— WORK TASK 1 —
Decide whether each statement agrees with the text on the climate emergency, answering yes or no and quoting the words that settle it: (a) Portland set its all-time record of 116 degrees on Saturday. (b) Lytton, British Columbia, set all-time heat records for all of Canada. (c) Ice cream shops closed because of power outages.
— WORK TASK 2 —
Reproduce, word for word, the passage of the text on the climate emergency that begins with the words containing "Extreme heat is" and ends with "during heat waves.".

— EXCERPTED PASSAGE —
◇ ◇ ◇ ◇ ◇

The Climate Emergency is Now

The Pacific Northwest of the United States—known as a lush, rainy region, temperate even in summer—is experiencing the worst heatwave on record.

Robinson Meyer, writing for The Atlantic, puts it succinctly:

Portland’s hottest three days on record have been the past three: The city broke its all-time record on Saturday (108 degrees Fahrenheit), smashed it on Sunday (112 degrees), and broke it again yesterday (116 degrees). 

Amid such extreme heat, trolley cables melted and public transit shut down. Ice cream shops had to close, because temperatures inside were too hot for commercial freezers and for the human body.

The village of Lytton, British Columbia, set all-time heat records for all of Canada, with temperatures rising above 121ºF, and then suffered a catastrophic wildfire, which has destroyed nearly all of the town. Across the northern Pacific coast of North America, heat-related deaths have surged to historic levels.

Meyer warns of the way such heat sneaks up on us:

Extreme heat is colorless, odorless, and silent; like heart disease, its reality seems abstract until it happens to you. Then it kills. In most years, heat is the deadliest type of weather event in the United States. At least 600 and possibly as many as 1,500 Americans die each year of heat-related disease, although the real numbers may be higher because all-cause mortality rises during heat waves.

So extreme heat far outside historic norms, even for a few days, is a real threat to human safety and wellbeing. But record heat is not only happening in this one region, as a singular anomaly. In Jacobabad, Pakistan, temperatures have reached even higher, hitting 52°C (126°F)—described as “too hot for humans”.

Meanwhile, mountain glaciers are shrinking. That means they store less fresh water; hotter weather also means runoff, storm systems, and flood events, bring faster, more intermittent flows of water, which are harder to capture and utilize. Watersheds and ecosystems, and by extension, our food systems, are at risk.

◇ ◇ ◇ ◇ ◇

Dataset entries
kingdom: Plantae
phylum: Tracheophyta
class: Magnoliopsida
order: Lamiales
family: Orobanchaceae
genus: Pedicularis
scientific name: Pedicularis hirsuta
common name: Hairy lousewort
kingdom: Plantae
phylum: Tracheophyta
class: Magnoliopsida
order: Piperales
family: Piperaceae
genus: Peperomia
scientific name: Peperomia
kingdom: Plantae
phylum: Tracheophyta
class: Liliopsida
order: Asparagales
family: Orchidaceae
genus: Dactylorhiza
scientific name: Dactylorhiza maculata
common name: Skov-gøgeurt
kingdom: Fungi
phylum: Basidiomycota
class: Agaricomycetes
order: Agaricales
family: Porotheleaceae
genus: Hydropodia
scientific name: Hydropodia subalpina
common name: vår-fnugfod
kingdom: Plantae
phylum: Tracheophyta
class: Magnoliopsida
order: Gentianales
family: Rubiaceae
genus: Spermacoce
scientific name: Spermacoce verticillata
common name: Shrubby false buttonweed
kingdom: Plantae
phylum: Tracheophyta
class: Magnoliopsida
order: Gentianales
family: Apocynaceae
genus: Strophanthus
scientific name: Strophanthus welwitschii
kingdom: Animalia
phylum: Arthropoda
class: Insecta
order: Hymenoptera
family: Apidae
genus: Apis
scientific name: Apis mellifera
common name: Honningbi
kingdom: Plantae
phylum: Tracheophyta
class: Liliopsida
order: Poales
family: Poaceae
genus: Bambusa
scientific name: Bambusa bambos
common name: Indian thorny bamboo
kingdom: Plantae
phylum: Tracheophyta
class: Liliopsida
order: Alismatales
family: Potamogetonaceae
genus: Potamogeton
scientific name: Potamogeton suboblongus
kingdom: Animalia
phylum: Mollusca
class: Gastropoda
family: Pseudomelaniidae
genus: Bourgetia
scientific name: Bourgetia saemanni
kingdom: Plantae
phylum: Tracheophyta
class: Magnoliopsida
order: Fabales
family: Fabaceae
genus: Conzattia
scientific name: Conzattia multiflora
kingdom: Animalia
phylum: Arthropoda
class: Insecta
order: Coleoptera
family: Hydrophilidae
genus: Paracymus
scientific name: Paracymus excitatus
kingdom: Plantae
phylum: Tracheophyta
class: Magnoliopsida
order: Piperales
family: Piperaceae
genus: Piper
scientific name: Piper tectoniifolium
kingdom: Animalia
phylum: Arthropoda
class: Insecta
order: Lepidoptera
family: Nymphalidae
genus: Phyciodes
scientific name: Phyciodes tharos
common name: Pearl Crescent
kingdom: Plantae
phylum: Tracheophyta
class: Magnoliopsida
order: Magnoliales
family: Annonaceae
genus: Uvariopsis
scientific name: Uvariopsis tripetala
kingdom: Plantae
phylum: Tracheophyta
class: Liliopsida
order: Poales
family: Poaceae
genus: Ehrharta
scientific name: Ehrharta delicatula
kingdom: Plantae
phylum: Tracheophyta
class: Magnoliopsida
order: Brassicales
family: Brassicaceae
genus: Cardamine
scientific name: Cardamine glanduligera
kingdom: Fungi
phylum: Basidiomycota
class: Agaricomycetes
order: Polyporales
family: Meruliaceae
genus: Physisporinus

◇ ◇ ◇ ◇ ◇

— EXPECTED ANSWER 1 —
(a) No: "The city broke its all-time record on Saturday (108 degrees Fahrenheit)"
(b) Yes: "The village of Lytton, British Columbia, set all-time heat records for all of Canada"
(c) No: "because temperatures inside were too hot for commercial freezers and for the human body"

— EXPECTED ANSWER 2 —
Extreme heat is colorless, odorless, and silent; like heart disease, its reality seems abstract until it happens to you. Then it kills. In most years, heat is the deadliest type of weather event in the United States. At least 600 and possibly as many as 1,500 Americans die each year of heat-related disease, although the real numbers may be higher because all-cause mortality rises during heat waves.